Note: You can watch the operators running with oc get clusteroperators

Watch your CSRs. These can take some time; go get come coffee or grab some lunch. You'll see your nodes' CSRs in "Pending" (unless they were "auto approved", if so, you can jump to the wait-for install-complete step)

watch oc get csr

To approve them all in one shot...

oc get csr --no-headers | awk '{print $1}' | xargs oc adm certificate approve

Check for the approval status (it should say "Approved,Issued")
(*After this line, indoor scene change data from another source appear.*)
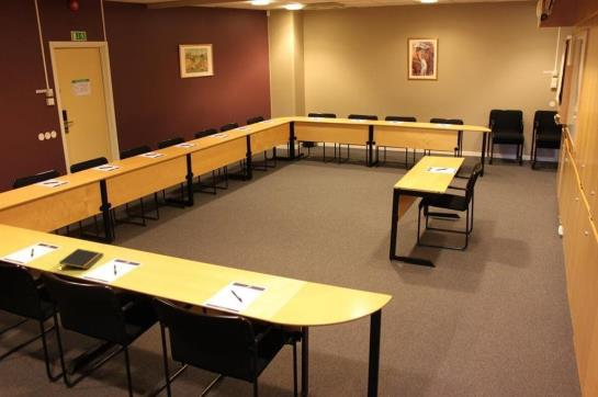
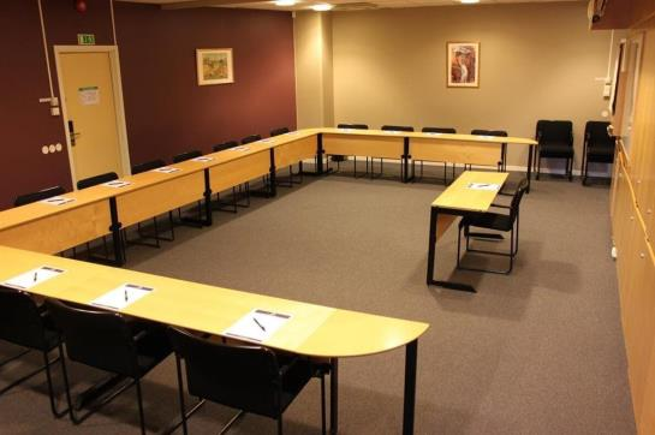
- notepad [58,248,104,270]
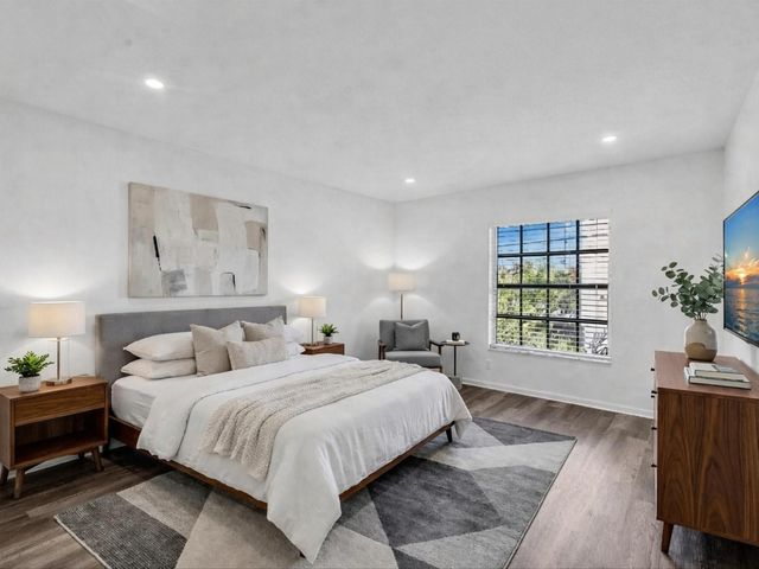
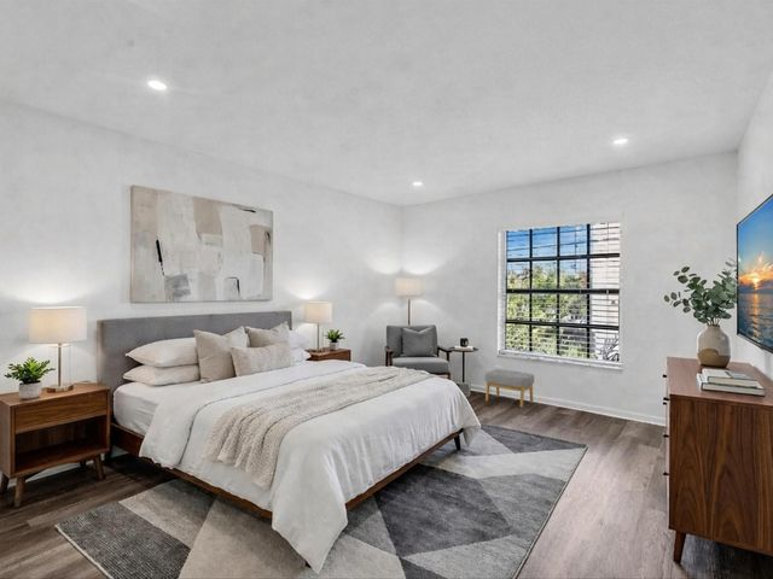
+ footstool [484,368,535,409]
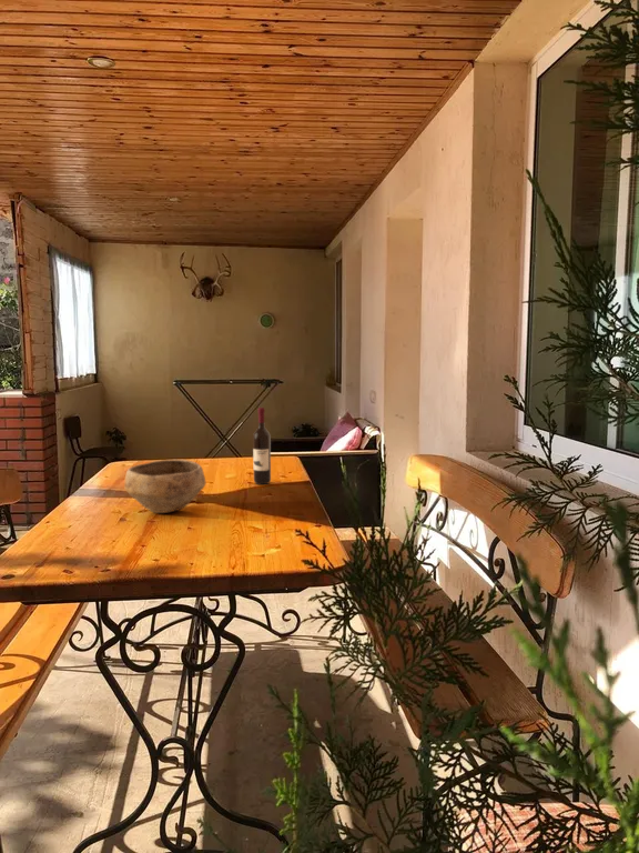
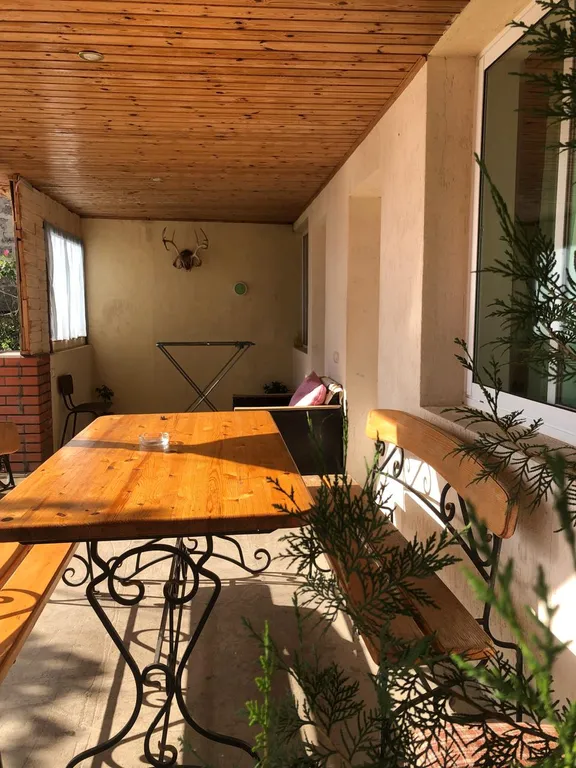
- wine bottle [252,407,272,485]
- bowl [123,459,206,514]
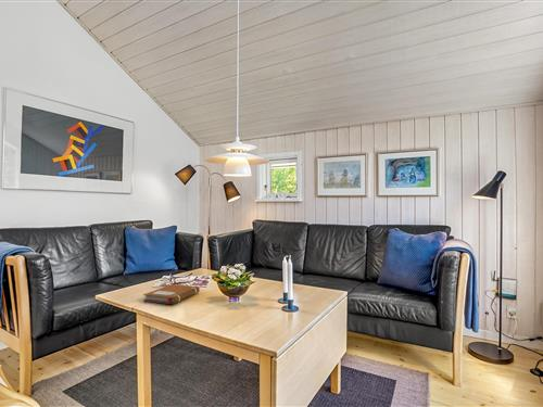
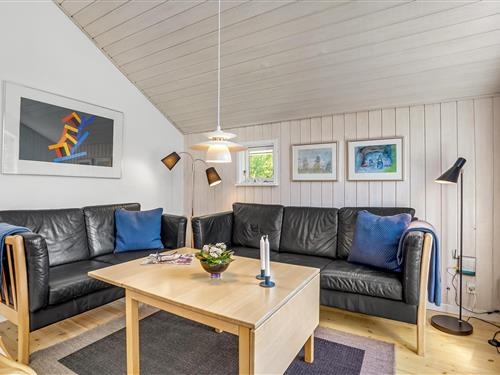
- notebook [142,283,201,305]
oc get csr | grep 'system:node'

Once Approved; finish up the install process

openshift-install wait-for install-complete

Login to the web console

The OpenShift 4 web console will be running at https://console-openshift-console.apps.{{ dns.clusterid }}.{{ dns.domain }} (e.g. https://console-openshift-console.apps.ocp4.example.com)

  • Username: kubeadmin
  • Password: the output of cat /root/ocp4/auth/kubeadmin-password

Upgrade

If you didn't install the latest release, then just run the following to upgrade.

oc adm upgrade --to-latest

If you're having issues upgrading you can try adding --force to the upgrade command.

oc adm upgrade --to-latest --force

See issue #46 to understand why the --force is necessary and an alternative to using it.

Scale the router if you need to

oc patch --namespace=openshift-ingress-operator --patch='{"spec": {"replicas": 3}}' --type=merge ingresscontroller/default

DONE

Your install should be done! You're a OCP master!